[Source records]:
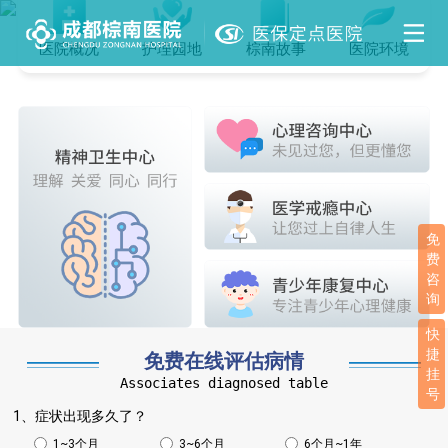
医院概况
护理园地
棕南故事
医院环境
免
费
咨
询
快
捷
免费在线评估病情
挂
Associates diagnosed table
号
1、症状出现多久了？
1~3个月
3~6个月
6个月~1年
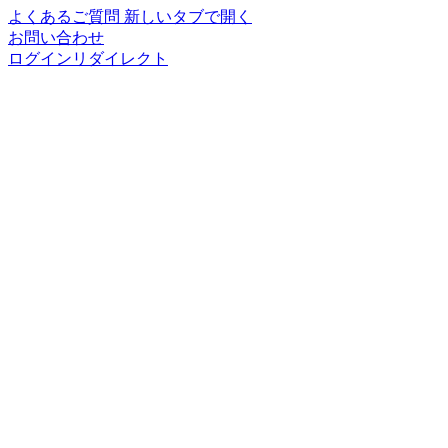
よくあるご質問
新しいタブで開く
お問い合わせ
ログインリダイレクト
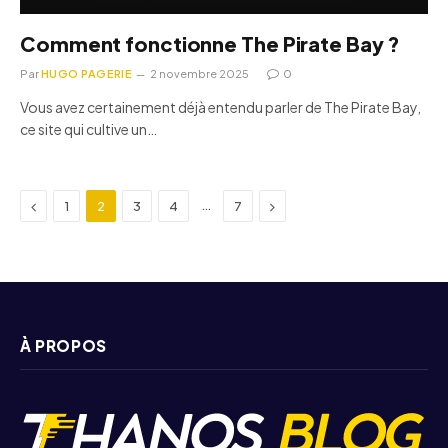
Comment fonctionne The Pirate Bay ?
Par
HUGO PAGERIE
2 novembre 2025
0
Vous avez certainement déjà entendu parler de The Pirate Bay,
ce site qui cultive un…
Previous
Next
…
1
2
3
4
7
À PROPOS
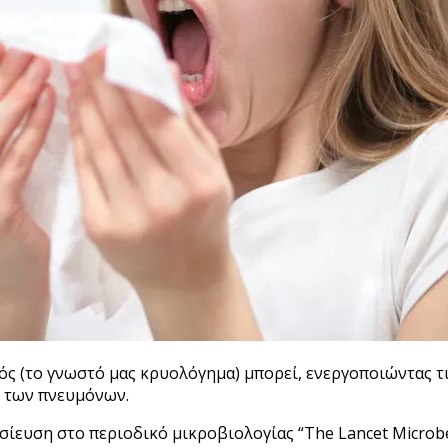
ός (το γνωστό μας κρυολόγημα) μπορεί, ενεργοποιώντας τι
ς των πνευμόνων.
σίευση στο περιοδικό μικροβιολογίας “The Lancet Microb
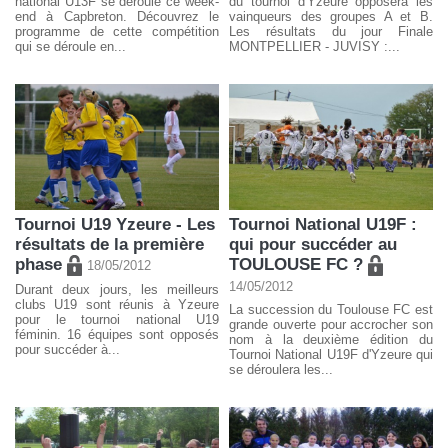
national U13F se déroule ce week-
du tournoi d'Yzeure opposera les
end à Capbreton. Découvrez le
vainqueurs des groupes A et B.
programme de cette compétition
Les résultats du jour Finale
qui se déroule en...
MONTPELLIER - JUVISY :...
Tournoi U19 Yzeure - Les
Tournoi National U19F :
résultats de la première
qui pour succéder au
phase
TOULOUSE FC ?
18/05/2012
14/05/2012
Durant deux jours, les meilleurs
clubs U19 sont réunis à Yzeure
La succession du Toulouse FC est
pour le tournoi national U19
grande ouverte pour accrocher son
féminin. 16 équipes sont opposés
nom à la deuxième édition du
pour succéder à...
Tournoi National U19F d'Yzeure qui
se déroulera les...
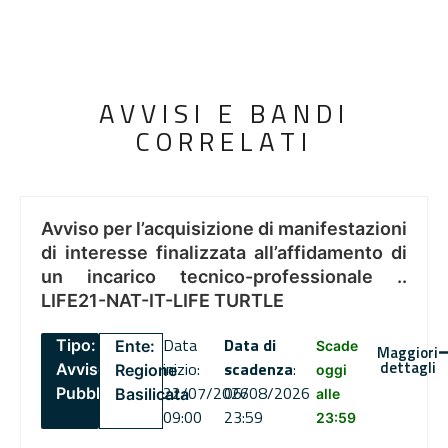
AVVISI E BANDI
CORRELATI
Avviso per l’acquisizione di manifestazioni
di interesse finalizzata all’affidamento di
un incarico tecnico-professionale ..
LIFE21-NAT-IT-LIFE TURTLE
Data
Data di
Tipo:
Ente:
Scade
Maggiori
dettagli
inizio:
scadenza
:
Avviso
Regione
oggi
22/07/2026
06/08/2026
Pubblico
Basilicata
alle
09:00
23:59
23:59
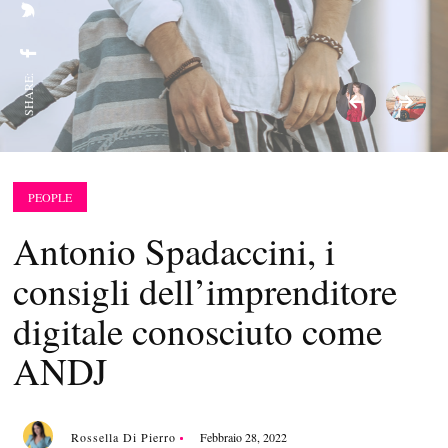
SHARE:
PEOPLE
Antonio Spadaccini, i
consigli dell’imprenditore
digitale conosciuto come
ANDJ
Rossella Di Pierro
Febbraio 28, 2022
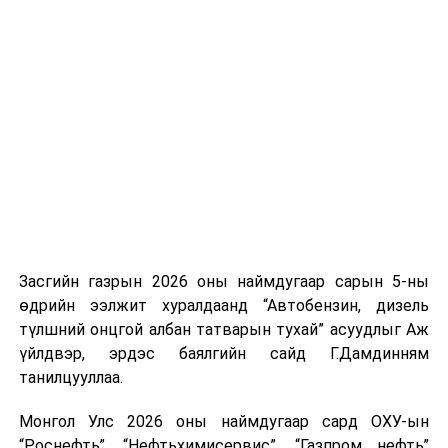
УНШСАН:
2207
ДАРААХ МЭДЭЭ
“Girls Council” чуулга уулзалт боллоо
ӨМНӨХ МЭДЭЭ
Ерөнхий сайд Л.Оюун-Эрдэнэ ХБНГУ-д албан ёсны
айлчлал хийнэ
Засгийн газрын 2026 оны наймдугаар сарын 5-ны
өдрийн ээлжит хуралдаанд “Автобензин, дизель
түлшний онцгой албан татварын тухай” асуудлыг Аж
үйлдвэр, эрдэс баялгийн сайд Г.Дамдинням
танилцууллаа.
Монгол Улс 2026 оны наймдугаар сард ОХУ-ын
“Роснефть”, “Нефтьхимисервис”, “Газпром нефть”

[Problem]: Convert the text read from all of the records into a JSON list of strings, with one string for each line. Leave out blank lines and the lines that mark the pictures.

[Result for this task]:
[
  "医院概况",
  "护理园地",
  "棕南故事",
  "医院环境",
  "免",
  "费",
  "咨",
  "询",
  "快",
  "捷",
  "免费在线评估病情",
  "挂",
  "Associates diagnosed table",
  "号",
  "1、症状出现多久了？",
  "1~3个月",
  "3~6个月",
  "6个月~1年",
  "よくあるご質問",
  "新しいタブで開く",
  "お問い合わせ",
  "ログインリダイレクト",
  "Comment fonctionne The Pirate Bay ?",
  "Par",
  "HUGO PAGERIE",
  "2 novembre 2025",
  "0",
  "Vous avez certainement déjà entendu parler de The Pirate Bay,",
  "ce site qui cultive un…",
  "Previous",
  "Next",
  "…",
  "1",
  "2",
  "3",
  "4",
  "7",
  "À PROPOS",
  "ός (το γνωστό μας κρυολόγημα) μπορεί, ενεργοποιώντας τι",
  "ς των πνευμόνων.",
  "σίευση στο περιοδικό μικροβιολογίας “The Lancet Microb",
  "national U13F se déroule ce week-",
  "du tournoi d'Yzeure opposera les",
  "end à Capbreton. Découvrez le",
  "vainqueurs des groupes A et B.",
  "programme de cette compétition",
  "Les résultats du jour Finale",
  "qui se déroule en...",
  "MONTPELLIER - JUVISY :...",
  "Tournoi U19 Yzeure - Les",
  "Tournoi National U19F :",
  "résultats de la première",
  "qui pour succéder au",
  "phase",
  "TOULOUSE FC ?",
  "18/05/2012",
  "14/05/2012",
  "Durant deux jours, les meilleurs",
  "clubs U19 sont réunis à Yzeure",
  "La succession du Toulouse FC est",
  "pour le tournoi national U19",
  "grande ouverte pour accrocher son",
  "féminin. 16 équipes sont opposés",
  "nom à la deuxième édition du",
  "pour succéder à...",
  "Tournoi National U19F d'Yzeure qui",
  "se déroulera les...",
  "AVVISI E BANDI",
  "CORRELATI",
  "Avviso per l’acquisizione di manifestazioni",
  "di interesse finalizzata all’affidamento di",
  "un incarico tecnico-professionale ..",
  "LIFE21-NAT-IT-LIFE TURTLE",
  "Data",
  "Data di",
  "Tipo:",
  "Ente:",
  "Scade",
  "Maggiori",
  "dettagli",
  "inizio:",
  "scadenza",
  ":",
  "Avviso",
  "Regione",
  "oggi",
  "22/07/2026",
  "06/08/2026",
  "Pubblico",
  "Basilicata",
  "alle",
  "09:00",
  "23:59",
  "23:59",
  "SHARE:",
  "PEOPLE",
  "Antonio Spadaccini, i",
  "consigli dell’imprenditore",
  "digitale conosciuto come",
  "ANDJ",
  "Rossella Di Pierro",
  "Febbraio 28, 2022",
  "УНШСАН:",
  "2207",
  "ДАРААХ МЭДЭЭ",
  "“Girls Council” чуулга уулзалт боллоо",
  "ӨМНӨХ МЭДЭЭ",
  "Ерөнхий сайд Л.Оюун-Эрдэнэ ХБНГУ-д албан ёсны",
  "айлчлал хийнэ",
  "Засгийн газрын 2026 оны наймдугаар сарын 5-ны",
  "өдрийн ээлжит хуралдаанд “Автобензин, дизель",
  "түлшний онцгой албан татварын тухай” асуудлыг Аж",
  "үйлдвэр, эрдэс баялгийн сайд Г.Дамдинням",
  "танилцууллаа.",
  "Монгол Улс 2026 оны наймдугаар сард ОХУ-ын",
  "“Роснефть”, “Нефтьхимисервис”, “Газпром нефть”"
]